In a nutshell, here are the steps you need to take:
Create a Python script, based on the pieces of code you already crafted in the notebook, that will run without requiring user intervention (i.e. it reads input from files and writes output to file(s) or using the print
command);
Create a "job script", which is a shell script with special instructions to the job scheduler (see examples in https://wiki.hpc.odu.edu/Software/Python#job-script for a starting point; you will need to adjust the modules to load).
Submit the job from the cluster's terminal interface using sbatch YOUR_JOB_SCRIPT
. Check the SLURM output file for errors and correct the scripts/programs for the issues that arise.
Sometimes it is beneficial to test your python script created in step 1 above using an interactive Python session on the terminal. Using the salloc
command (see, e.g. https://wiki.hpc.odu.edu/Software/Python#interactive-jobs).
See https://wiki.hpc.odu.edu/slurm for more detailed info on SLURM.
Q: How do I convert my Jupyter notebook into a Python script so I can run it with SLURM?
Method 1: Copy-and-paste
Using the OnDemand interface, open two tabs: (1) on the first tab, open the notebook in Jupyter; (2) on the second tab, use OnDemand's file explorer to create a blank Python script and edit it. Copy the pertinent segments of Python codes from the notebook to the editor window.
Method 2: Using jupyter nbconvert
command
To do this, get onto a terminal session on Wahab cluster, then issue the following sequence of commands ($
signifies the shell prompt):
$ module load python
$ module load py-jupyter
$ cd YOUR_NOTEBOOK_DIRECTORY
$ jupyter nbconvert --to python YOUR_NOTEBOOK.ipynb
Your entire notebook will be converted to a Python script, which will include the markdown documentation as comments. Here is a sample snippet of how it looks like:
# ### 2.3 Updating Elements in a `Series`
#
# At times we need to modify certain elements in a `Series` or a `DataFrame`.

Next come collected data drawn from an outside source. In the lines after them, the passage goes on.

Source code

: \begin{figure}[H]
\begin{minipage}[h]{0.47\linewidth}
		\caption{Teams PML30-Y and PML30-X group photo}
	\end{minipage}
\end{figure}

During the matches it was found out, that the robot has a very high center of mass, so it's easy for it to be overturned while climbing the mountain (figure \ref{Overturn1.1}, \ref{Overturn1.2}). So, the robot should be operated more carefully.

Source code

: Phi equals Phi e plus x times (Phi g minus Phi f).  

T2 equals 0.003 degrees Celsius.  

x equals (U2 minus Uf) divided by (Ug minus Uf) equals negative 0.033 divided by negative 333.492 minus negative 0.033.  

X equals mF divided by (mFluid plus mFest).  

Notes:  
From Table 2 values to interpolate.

# This is accomplished by the use of `.loc[]` operator, which can read or update one or more elements corresponding to the specified labels.
#
# Here is an example for a single-element update:
# In[21]:
print("Before update:")
print(MEM_USAGE[7])
print(MEM_USAGE.loc[7])
# In[22]:
MEM_USAGE.loc[7] = 0.33
print("After update:")
print(MEM_USAGE.loc[7])
print(MEM_USAGE)
Indeed it does not look as neat.
¶ I'm still confused! Which method should I use? Method 1 or 2?
Method one is fully manual and may sound tedious, but you are building your script step-by-step, and getting full wareness of what gets into your script.
Method two will result in messier script initially. But if you have fashioned your notebook to work almost like a script (i.e. the notebook can be re-run over and over without needing manual intervention), then you may choose this route to get started faster.
Whichever way to choose, keep in mind that you need to make a non-interactive script, which means your script will have to rely only on inputs from files and/or command-line options.
Q: I want to use Jupyter on my own local machine (desktop, laptop), can I get that?
Definitely! Jupyter is an open-source product and you can get it free of cost. Sometimes you may want to run analysis or interactive notebook session on your own machine, not subject to the time limit on our cluster. Fortunately, you can install Jupyter on your own computer! The popular Anaconda Python distribution can be installed on computers running Windows, MacOS, or Linux. Please see https://www.anaconda.com/products/individual#Downloads to download Anaconda.